Eat, Pray, Love is blasé fare
This is a totally satisfying movie if you just want to be lulled by beautiful vistas, delicious Italian food and Julia Roberts. Or if you want to imagine a life that is so cushy and privileged that you can solve your problems by traveling and finding the man of your dreams (tall, dark and handsome, of course) in some exotic locale.
Based on the best selling memoir by Elizabeth Gilbert, Eat Pray Love tells the story of a well-to-do woman's journey of self-discovery after her divorce. Having realized that she has either been getting with a man or leaving a man for most of her life, she decides to take a year off to pay attention to herself and rediscover herself as an individual rather than in relation to a man.
She goes to three different countries to pursue each of the activities in the title: Italy to eat, India to pray and Indonesia to love. In each place we follow Liz on her adventures and meet the people who help her along the path to self-discovery.
In Italy she meets a Swedish woman who has similar reasons for traveling. In India she meets a curmudgeonly Texan (Richard Jenkins) who beneath his rough exterior is as soft as clouds and down comforters. In Bali she gives herself over to a shaman to gain wisdom and by some serendipitous circumstance, meets Felipe (Javier Bardem looking as foxy as ever) at a bar.

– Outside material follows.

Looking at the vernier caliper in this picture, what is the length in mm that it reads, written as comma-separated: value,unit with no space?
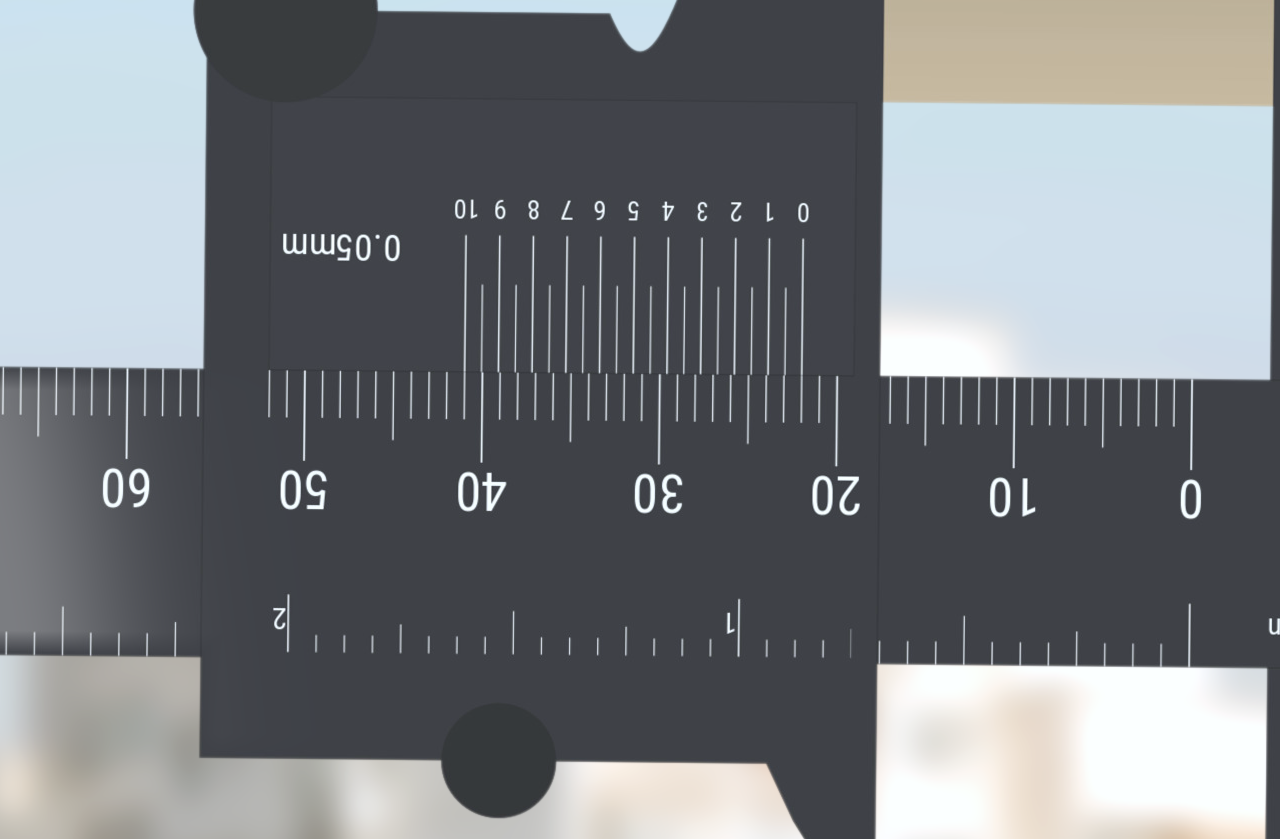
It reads 22.0,mm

As far as filmmaking goes, this movie is not groundbreaking or memorable, but it isn't bad either. It follows many conventions of Hollywood romances/self-discovery/road films. There are the beautiful locations. There is the weak man Liz just divorced acting as the foil to the strapping god that is Bardem's character. There is the old man imparting wisdom in the character of Richard Jenkins. Although the writing and the character are pretty hackneyed, Jenkins is a wonderful actor and does the best he can with what he has been given.
I do commend the movie though, for featuring a strong woman as its lead, who can be simultaneously sharp and vulnerable. Complexity, it isn't much to ask for in female characters, but you rarely find it. And Roberts, to her credit, gives a wonderful performance.
She remains glowing and spunky, as you expect any character Julia Roberts plays to be, but she can come off as beaten, worn and sad as well, all the while maintaining her radiance. Her unflappability does not undercut the story or the character's development at all. It simply makes it hard to dislike Liz.
Despite my snarky remarks at the beginning of this article about the character's class privilege (and general privilege) I do not think the theme-the idea of losing sight of oneself and needing to find oneself-is trivial at all. And I do not mean to trivialize Gilbert's actual situation, struggles or feelings of vulnerability or sadness.
I do think though, that the film is disingenuous because it frames itself as the story of a woman looking to find herself apart from a man while centering the climactic question of fulfillment and happiness around the relationship between Liz and Felipe, (as if that is the only way she can be fulfilled). And while this may be true for many people (which is fine and I think can be beautiful) it closes off the possibilities of other kinds of love or human relationships based on deep and profound affection as fulfilling by themselves. We return to the same coupled, phallocentric economy of affection and love as the only possibility of female fulfillment.
You might site the story of Wayans as the film's more humanistic approach to love, but it felt completely tacked on and hollow to me. It seemed like an empty apology for having spent so much energy on the Felipe/Liz romance.
I did not immediately start thinking about these questions or critiques after watching Eat Pray Love. All I really wanted to do was stuff my face, travel and find my knight. And maybe that is all the movie sets out to do. If you take it at that, it feels like a delicious Neapolitan pizza. It hits the spot.